# Written problem
Please copy out every line of the records below exactly, leaving out the pictures.

────────────────

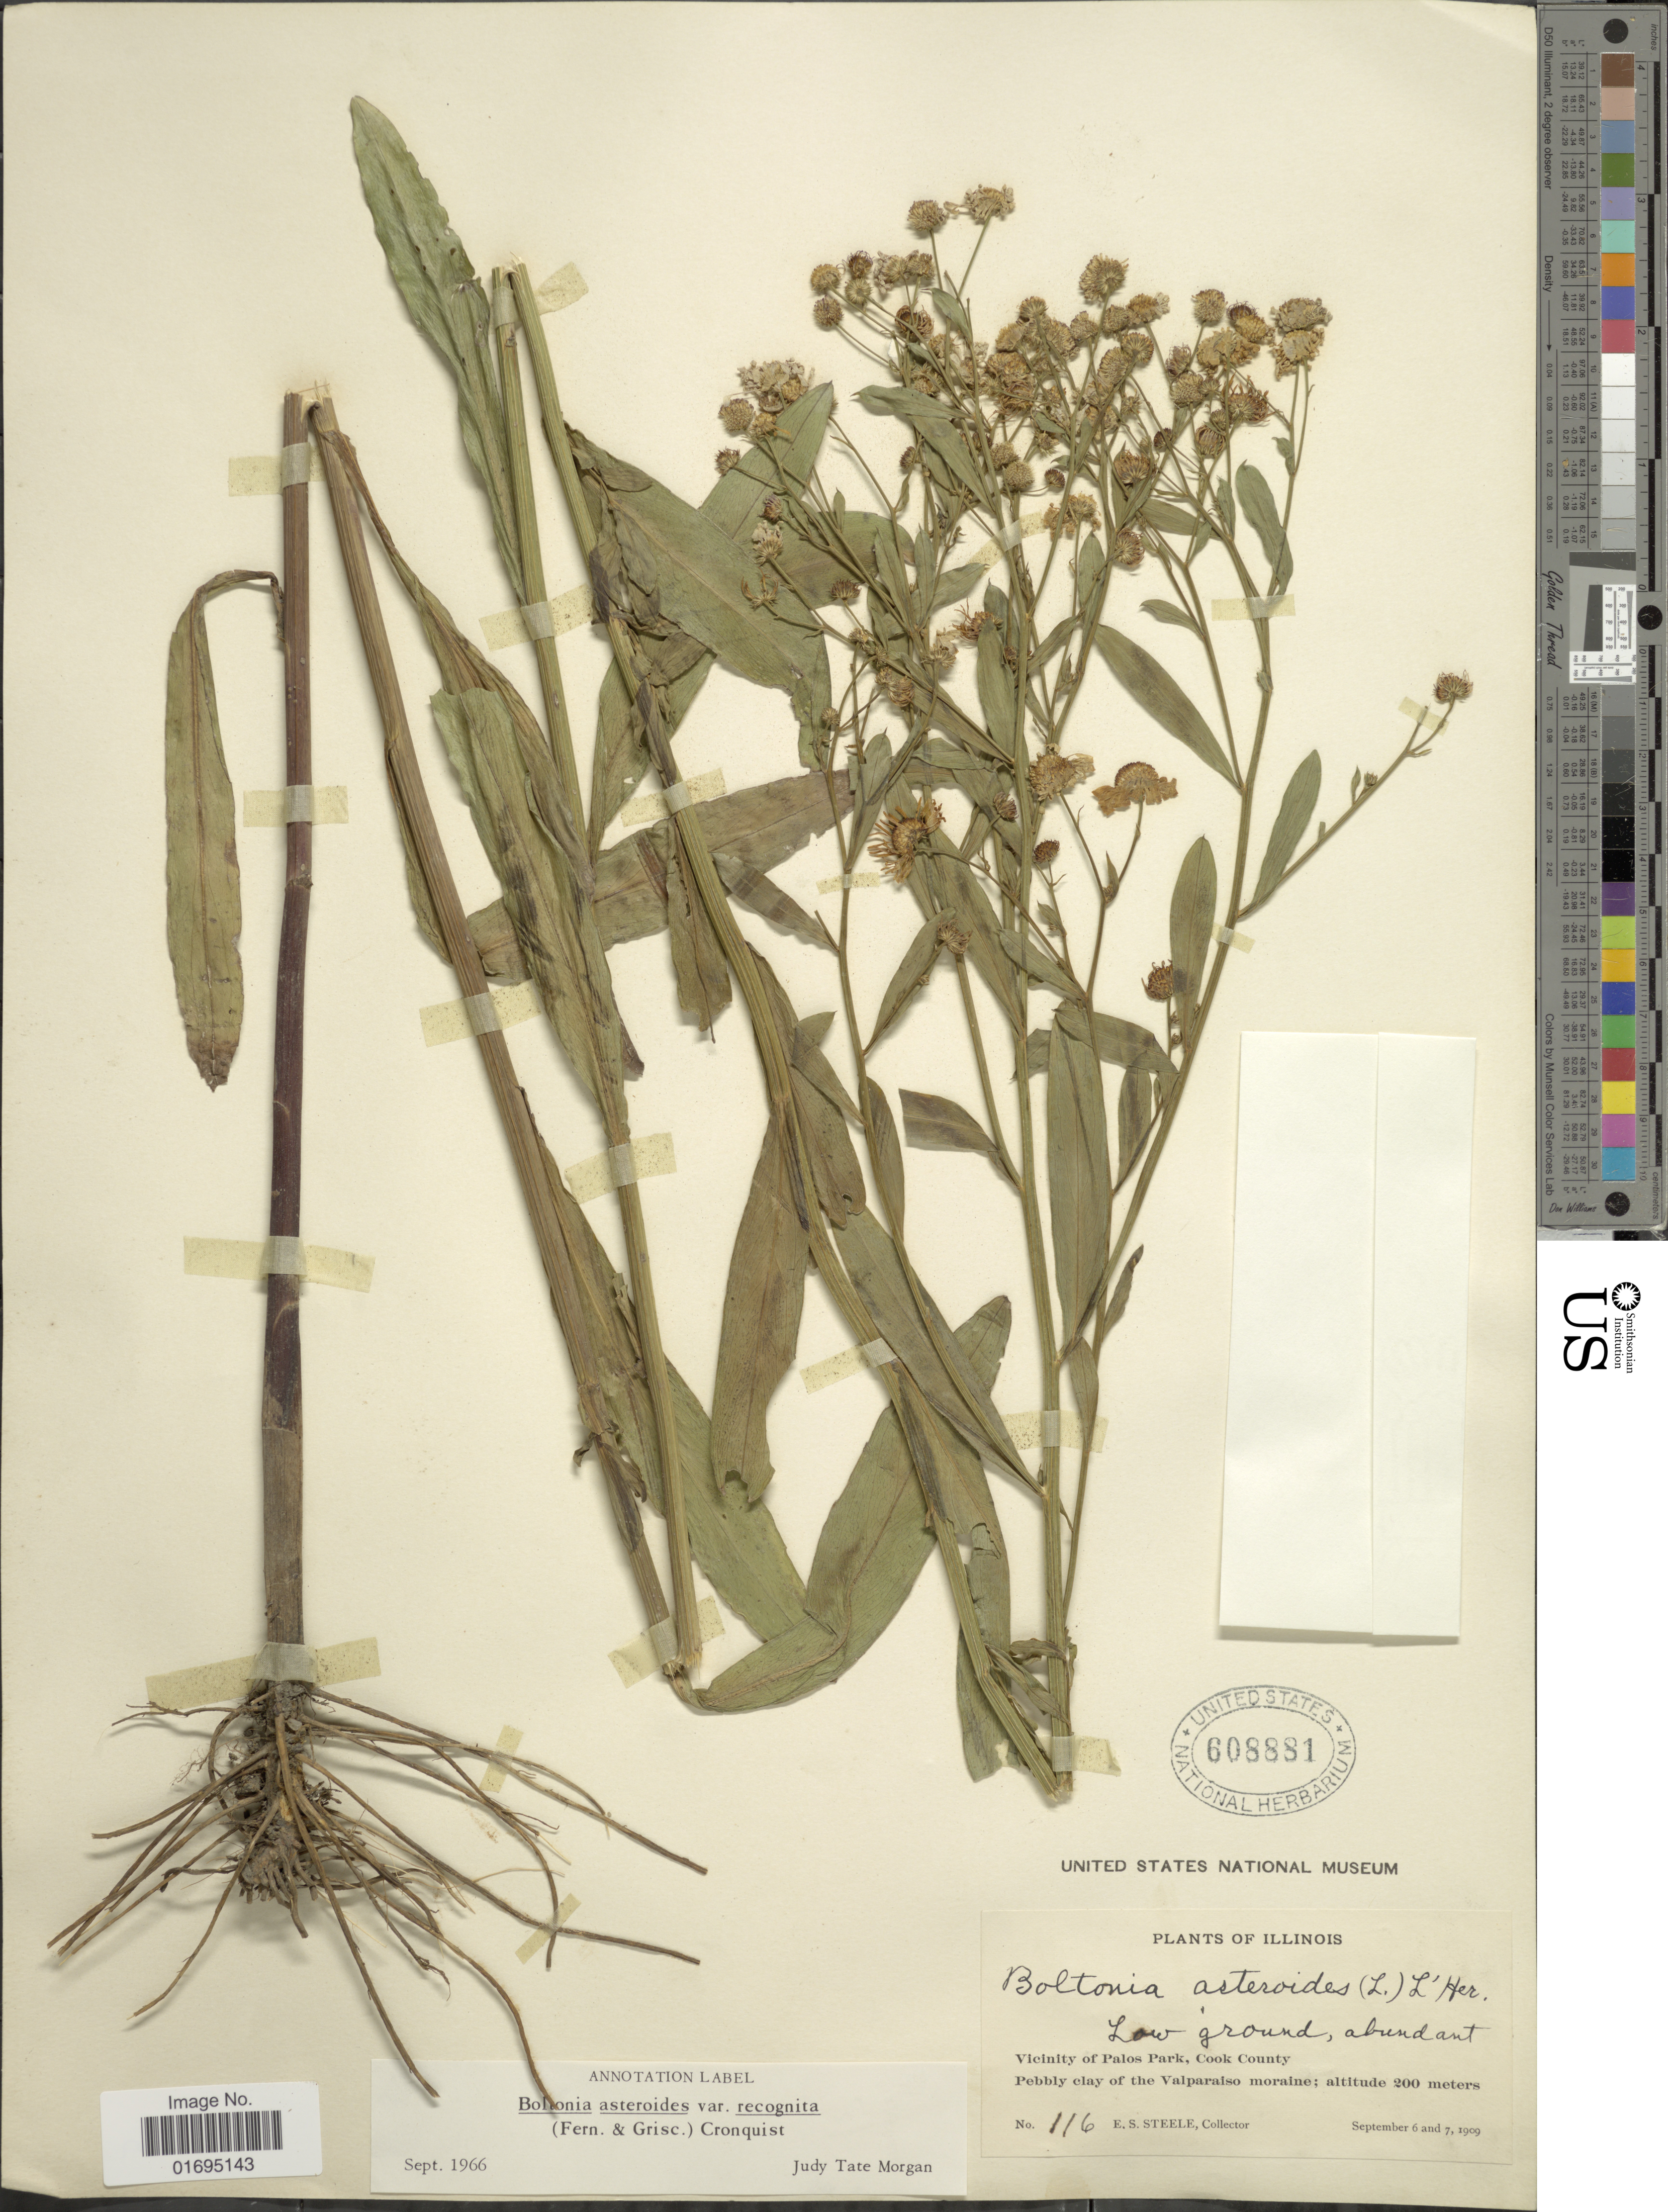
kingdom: Plantae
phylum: Tracheophyta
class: Magnoliopsida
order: Asterales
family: Asteraceae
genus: Boltonia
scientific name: Boltonia asteroides var. recognita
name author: (Fernald & Griscom) Cronq.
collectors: E. Steele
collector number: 116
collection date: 1909-09-06/1909-09-07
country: United States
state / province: Illinois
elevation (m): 200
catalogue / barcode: US 608881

────────────────

# Reply
kingdom: Plantae
phylum: Tracheophyta
class: Magnoliopsida
order: Asterales
family: Asteraceae
genus: Boltonia
scientific name: Boltonia asteroides var. recognita
name author: (Fernald & Griscom) Cronq.
collectors: E. Steele
collector number: 116
collection date: 1909-09-06/1909-09-07
country: United States
state / province: Illinois
elevation (m): 200
catalogue / barcode: US 608881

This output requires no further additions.